Rodchenko
Rodchenko

With each edition, the Bienal de São Paulo tries to introduce new ways of thinking about the event. If, in past decades, part of the puzzle consisted of attracting star artists from the international market, today the challenge is to create innovative concepts.

In this edition, everything will be done from an alternative “operating system”, according to the general curator, the Spaniard Gabriel Pérez-Barreiro. The show is organized with twelve individual projects, in addition to group shows created by seven artists – curators.

The idea is not new, it has already been tried, in another version, by the critic, historian and curator, Walter Zanini, at the same Bienal de São Paulo, in 1981. The difference is that this time the participation of artist-curators is more explicit and methodical.

By choosing artists interested in their own creative contexts, Pérez – Barreiro avoids arranging the exhibition by sections, vectors or any other denomination and embarks on a multiple curatorial experience. A variant of this format also worked at the Paris Youth Biennial, in 1969, conducted by Jacques Lassaigne, conceived under the sign of communes with teamwork and collective works, which emerged in the wake of May 1968, which mimicked the general curator's work. In addition to the collaboration of the artists in the curatorship, the participation in the French event included Frank Popper and his Spectator's Workshop, where all visitors also became curators, giving the Bienal Jovens de Paris a strong experimental sense. Unfortunately the French show closed its doors in 1985.

The theme of the 33rd Bienal de São Paulo, affective affinities is taken from Goethe's book, Elective Affinities, from 1809 and also refers to the thesis On the Affective Nature of Form in the Work of Art, 1949, by the critic Mario Pedrosa.

The chosen artists, with projects commissioned by the exhibition, range from Tamar Guimarães to Vânia Mignone, passing by Alejandro Corujeira, Bruno Moreschi, Denise Milan, Luiza Crosman, Maria Laet, Nelson Felix. Biennials like to rescue works related to a controversial social political fact. The work of the moment is by Siron Franco, one of the recurring names of the Bienal, who returns for the seventh time to Ibirapuera, now with the controversial Cesium/57th Street, about the environmental accident, which happened in Goiás with hundreds of victims, all contaminated by the radiation emitted by a capsule with cesium-137.
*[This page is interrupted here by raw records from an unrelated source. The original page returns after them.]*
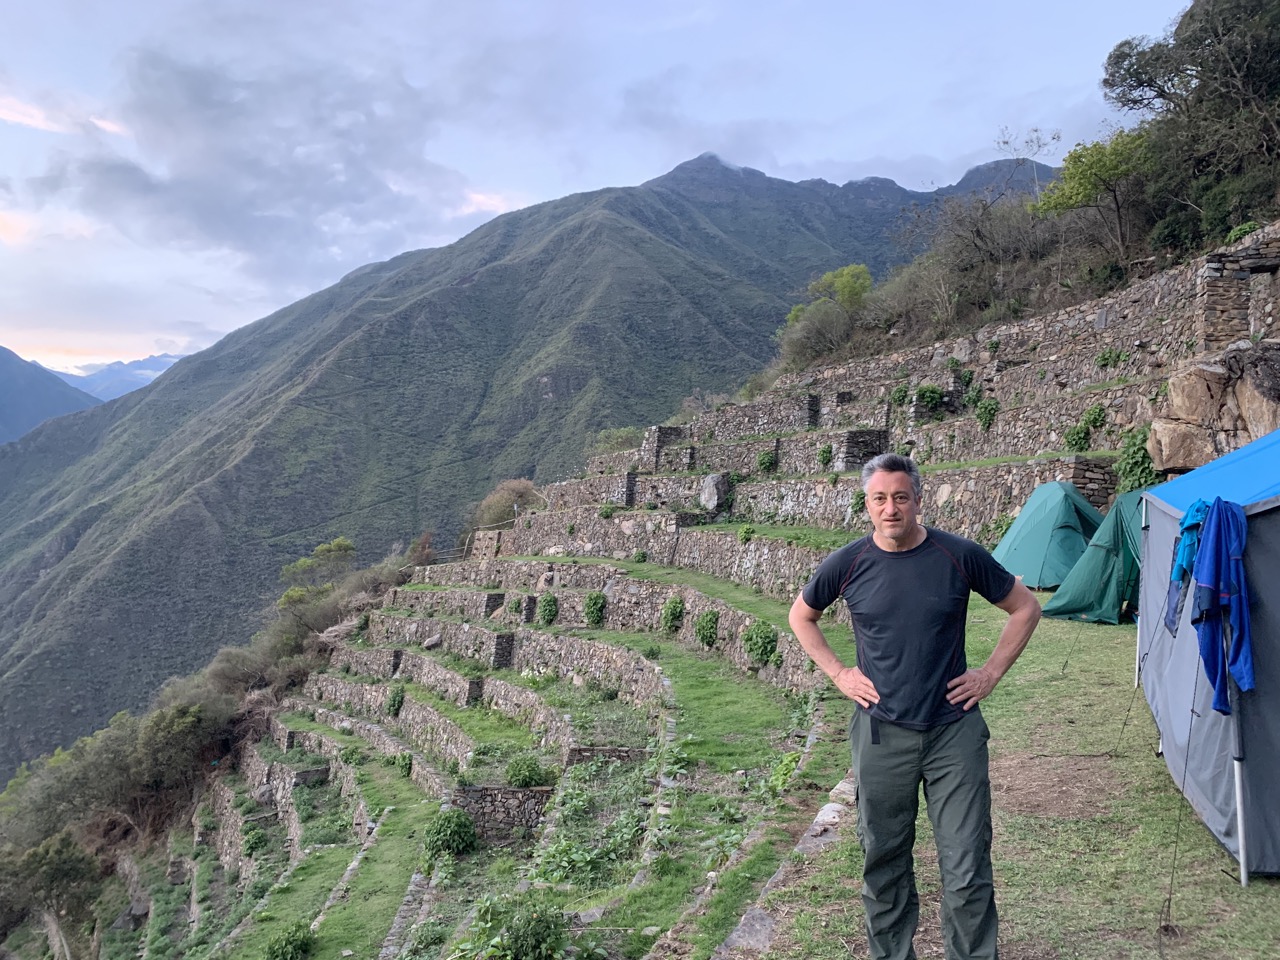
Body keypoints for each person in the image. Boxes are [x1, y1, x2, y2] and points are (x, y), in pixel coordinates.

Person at [788, 452, 1041, 960]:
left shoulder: (958, 554)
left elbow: (1025, 607)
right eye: (879, 499)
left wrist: (989, 674)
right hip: (881, 735)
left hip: (954, 732)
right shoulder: (848, 563)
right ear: (867, 505)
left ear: (918, 501)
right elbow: (801, 616)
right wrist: (840, 673)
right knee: (884, 865)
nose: (890, 508)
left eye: (900, 497)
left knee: (967, 867)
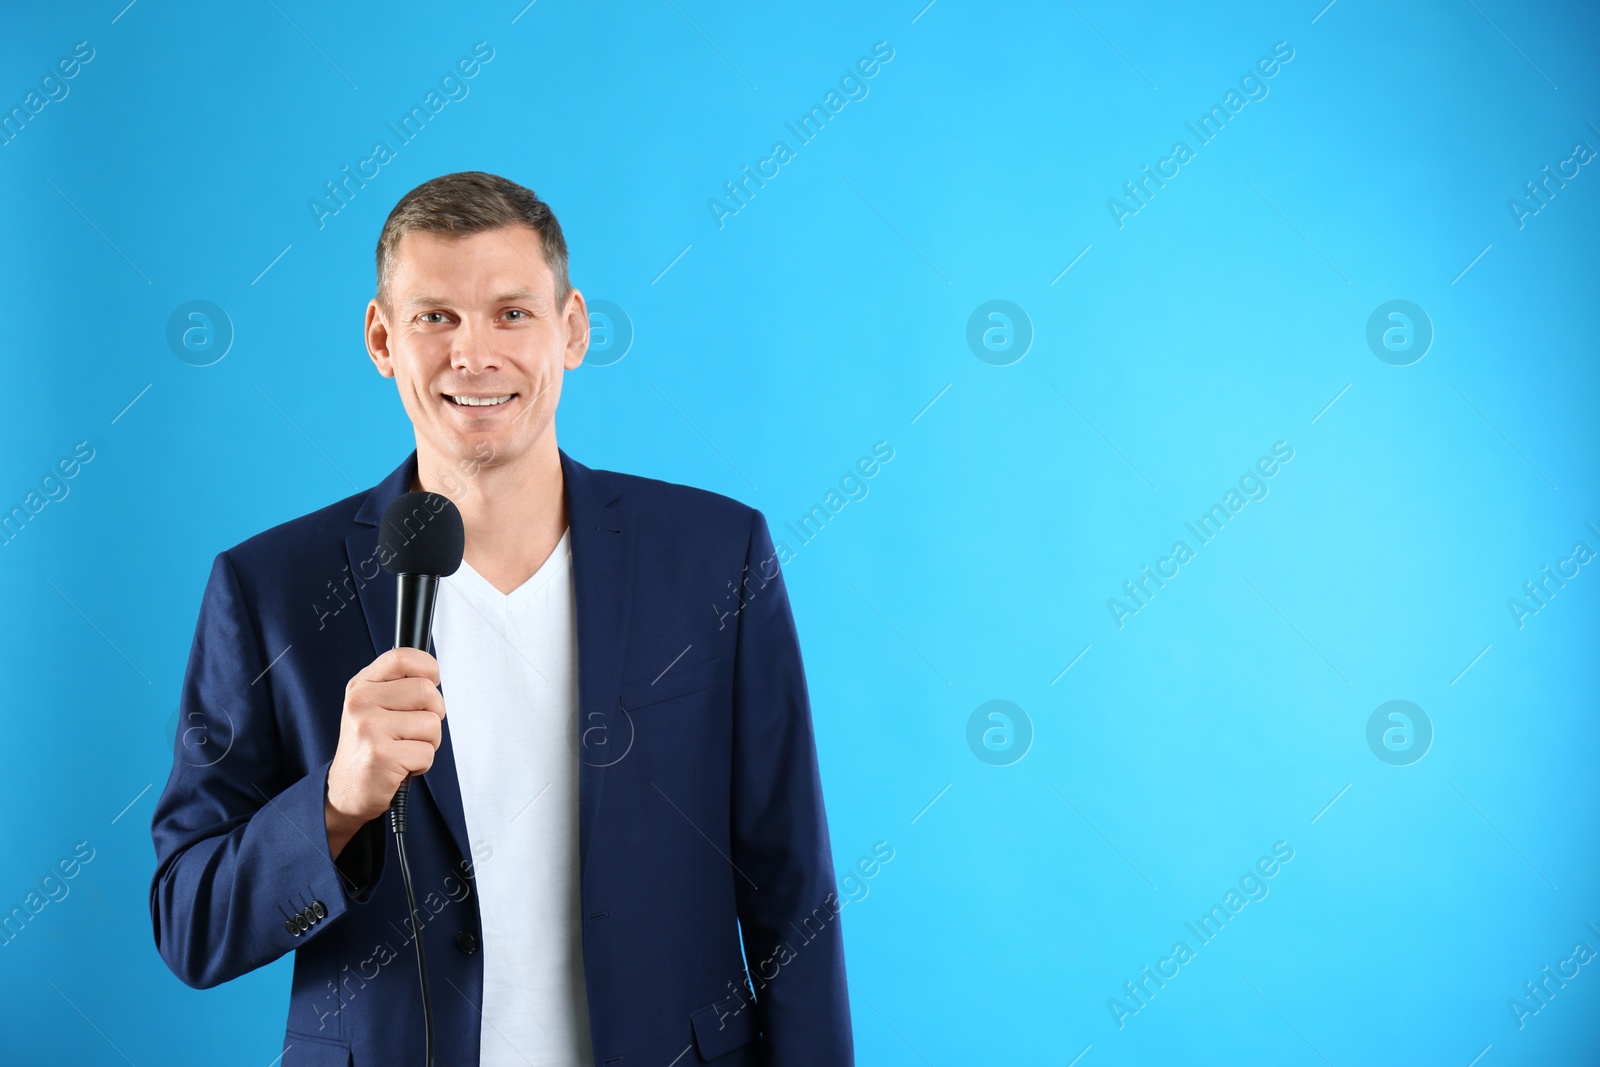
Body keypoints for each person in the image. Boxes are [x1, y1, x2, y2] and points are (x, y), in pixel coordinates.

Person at [149, 171, 853, 1066]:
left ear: (573, 330)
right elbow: (188, 922)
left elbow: (793, 888)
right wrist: (334, 804)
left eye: (512, 313)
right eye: (435, 316)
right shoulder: (268, 588)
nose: (473, 355)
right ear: (381, 338)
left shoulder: (717, 555)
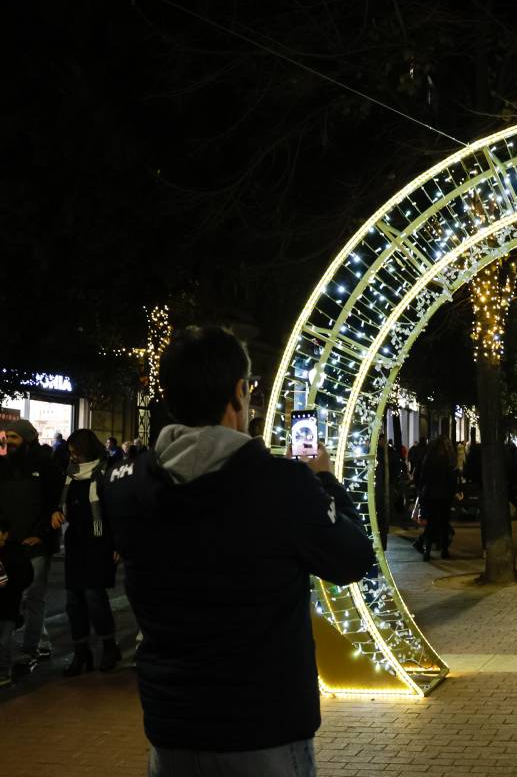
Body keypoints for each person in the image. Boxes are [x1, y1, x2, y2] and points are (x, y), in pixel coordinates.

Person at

Among the exhibitions / tributes are those of the Guatemalan Aníbal López, the Paraguayan Feliciano Centurión and the Brazilian Lúcia Nogueira, resident in the United Kingdom.

With collaborative insight, this edition invites artist-curators working together for the first time. In addition to the twelve individual projects, they are responsible for group exhibitions. Alejandro Cesarco  focuses on artists working on translation and imaging; Antonio Ballester Moreno proposes a dialogue of his work with references on the history of abstraction and its relationship with nature, pedagogy and spirituality; Claudia Fontes activates questions involving relationships between art and narrative; Mamma Andersson reflects on figuration in the tradition of painting, from popular art to contemporary art; Sofia borges prepares research on tragedy and ambiguous form; Walter Caldas develops historical reflection on form and abstraction and Wura-Natasha Ogunji brings together artists who work closely and share questions about identity and the African diaspora. Alvaro Razuk (architecture), Lilian L'Abbate Kelian and Helena Freire Weffort (educational), Fabiana Werneck (editorial) and Raul Loureiro (visual identity) also make up the team for the 33rd Bienal.

The 33rd Bienal de São Paulo can be seen from September 7 to December 9, 2018, at the Ciccillo Matarazzo Pavilion, in Ibirapuera Park.